Ich versuchte sie während der Fahrt so gut es ging abzulenken. Der Busfahrer zeigte noch einen Film während der Fahrt. Als Man of Steel begann musste ich lachen. Ich erzählte Marina leise lustige Anekdoten meines Vaters, die er vom Dreh erzählt hatte. Oder wie er sich bei einer Szene beinahe die Zähne ausgeschlagen hatte, weil er unkonzentriert war. Dabei passte ich natürlich auf, das sonst niemand davon etwas mitbekam.
Gegen neun am Abend kamen wir endlich am Hotel an. Ich war geschafft von der langen Fahrt und auch Marina war müde. Ich ließ sie zuerst ins Bad. Während dessen rief und zuerst Mama, dann Dad an, dass ich gut angekommen war.

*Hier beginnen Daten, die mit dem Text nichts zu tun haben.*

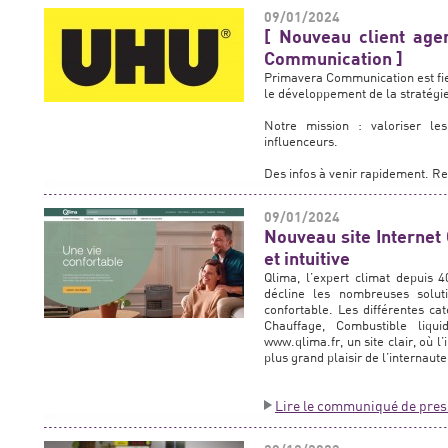
09/01/2024
[ Nouveau client ag
Communication ]
Primavera Communication est f
le développement de la stratégi
Notre mission : valoriser l
influenceurs.
Des infos à venir rapidement. Re
09/01/2024
Nouveau site Interne
et intuitive
Qlima, l’expert climat depuis 4
décline les nombreuses soluti
confortable. Les différentes ca
Chauffage, Combustible liqu
www.qlima.fr, un site clair, où l
plus grand plaisir de l’internaute
Lire le communiqué de pres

Dad hörte sich verschnupft an und er klang auch ziemlich müde, weshalb wir nur kurz miteinander sprachen.
Als Marina aus dem Bad kam, ging ich hinein, duschte ausgiebig und als ich wieder ins Zimmer kam, schlief Marina bereits. Ich stöberte mich noch durch die sozialen Netzwerke und legte mich dann auch zum Schlafen hin. Ich dachte an meine Freundin. Was, wenn sie wirklich schwanger wäre? Was würde Basti sagen, oder ihre Eltern? Ich jedenfalls würde sie niemals im Stich lassen. In ihrer Haut wollte ich echt nicht stecken.